But, having given the farmers due notice of the view you had in regard to this industry, would you then proceed to close the factory?

I propose to answer that question, but I suggest to the Minister that he should intervene when I have finished speaking and make his own speech. I shall not submit him to any cross-examination, and if I try, he will get extremely angry. Having provided that the farmers can continue to supply beet to the factories, I propose that a close examination should be made of the economic value of this to the community. If I am satisfied that the agricultural community can be adequately catered for without a continuation of the manufacture of beet sugar in these factories, and if I am satisfied that the economic burden placed on the community is out of all proportion to the community advantage derived from the wages paid to the persons employed in them, I will level the factories without the slightest hesitation.

I thought the Deputy had made up his mind.

Fine Gael policy is not under review.

What is? Not the motion surely?

I have no doubt whatever that prior to the institution of these factories it was reckless to embark on them. I have every reason to consider the proposal with due deliberation in the situation in which this country will find itself when the Brewsters of Fianna Fáil are finished with it, and a very different situation may obtain then. They were relief works when they first started; they are relief works now; and it is necessary to maintain them as relief works for many years after Fianna Fáil goes out of office.

### Information shown

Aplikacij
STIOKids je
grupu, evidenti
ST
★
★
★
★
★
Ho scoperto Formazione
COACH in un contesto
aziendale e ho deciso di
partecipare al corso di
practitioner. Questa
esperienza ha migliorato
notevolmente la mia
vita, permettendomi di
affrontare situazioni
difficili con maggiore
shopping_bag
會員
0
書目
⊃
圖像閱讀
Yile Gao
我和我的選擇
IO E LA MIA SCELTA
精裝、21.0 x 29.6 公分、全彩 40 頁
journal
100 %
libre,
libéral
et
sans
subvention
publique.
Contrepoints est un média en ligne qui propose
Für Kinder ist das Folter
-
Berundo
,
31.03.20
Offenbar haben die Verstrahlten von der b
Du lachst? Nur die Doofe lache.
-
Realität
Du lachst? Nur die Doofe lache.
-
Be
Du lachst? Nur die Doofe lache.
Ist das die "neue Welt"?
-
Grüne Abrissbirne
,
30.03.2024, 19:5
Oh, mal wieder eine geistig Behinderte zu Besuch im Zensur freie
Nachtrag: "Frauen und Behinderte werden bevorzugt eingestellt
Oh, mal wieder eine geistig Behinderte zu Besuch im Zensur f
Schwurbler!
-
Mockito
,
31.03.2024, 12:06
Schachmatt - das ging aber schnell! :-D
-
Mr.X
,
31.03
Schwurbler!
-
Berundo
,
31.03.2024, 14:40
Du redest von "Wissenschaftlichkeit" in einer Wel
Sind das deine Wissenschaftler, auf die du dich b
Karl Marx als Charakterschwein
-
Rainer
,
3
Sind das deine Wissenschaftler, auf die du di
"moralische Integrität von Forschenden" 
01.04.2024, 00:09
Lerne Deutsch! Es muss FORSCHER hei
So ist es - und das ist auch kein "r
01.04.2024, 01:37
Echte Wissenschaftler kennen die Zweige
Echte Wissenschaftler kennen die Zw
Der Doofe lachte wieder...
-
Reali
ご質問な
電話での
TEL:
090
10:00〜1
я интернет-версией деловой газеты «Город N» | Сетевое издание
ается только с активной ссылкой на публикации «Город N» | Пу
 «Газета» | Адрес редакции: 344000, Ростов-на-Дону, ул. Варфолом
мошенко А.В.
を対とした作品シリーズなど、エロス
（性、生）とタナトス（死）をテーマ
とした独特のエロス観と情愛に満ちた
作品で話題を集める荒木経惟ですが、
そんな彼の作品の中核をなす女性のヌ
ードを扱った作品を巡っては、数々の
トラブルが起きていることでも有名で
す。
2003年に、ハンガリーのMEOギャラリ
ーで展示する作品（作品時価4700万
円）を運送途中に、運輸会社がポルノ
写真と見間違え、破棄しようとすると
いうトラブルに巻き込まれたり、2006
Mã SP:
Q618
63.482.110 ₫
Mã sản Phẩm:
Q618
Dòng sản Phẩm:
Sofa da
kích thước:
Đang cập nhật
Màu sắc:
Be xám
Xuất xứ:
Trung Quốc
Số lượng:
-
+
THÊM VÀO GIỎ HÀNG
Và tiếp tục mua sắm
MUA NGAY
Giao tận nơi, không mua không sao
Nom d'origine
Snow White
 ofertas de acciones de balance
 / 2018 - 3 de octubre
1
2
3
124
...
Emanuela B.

### What needs to be done
Copy out the beet sugar debate word for word, starting with "I have no doubt" and going on through "out of office.". Please work only from the beet sugar debate, not from the data.

### Output for this exercise
I have no doubt whatever that prior to the institution of these factories it was reckless to embark on them. I have every reason to consider the proposal with due deliberation in the situation in which this country will find itself when the Brewsters of Fianna Fáil are finished with it, and a very different situation may obtain then. They were relief works when they first started; they are relief works now; and it is necessary to maintain them as relief works for many years after Fianna Fáil goes out of office.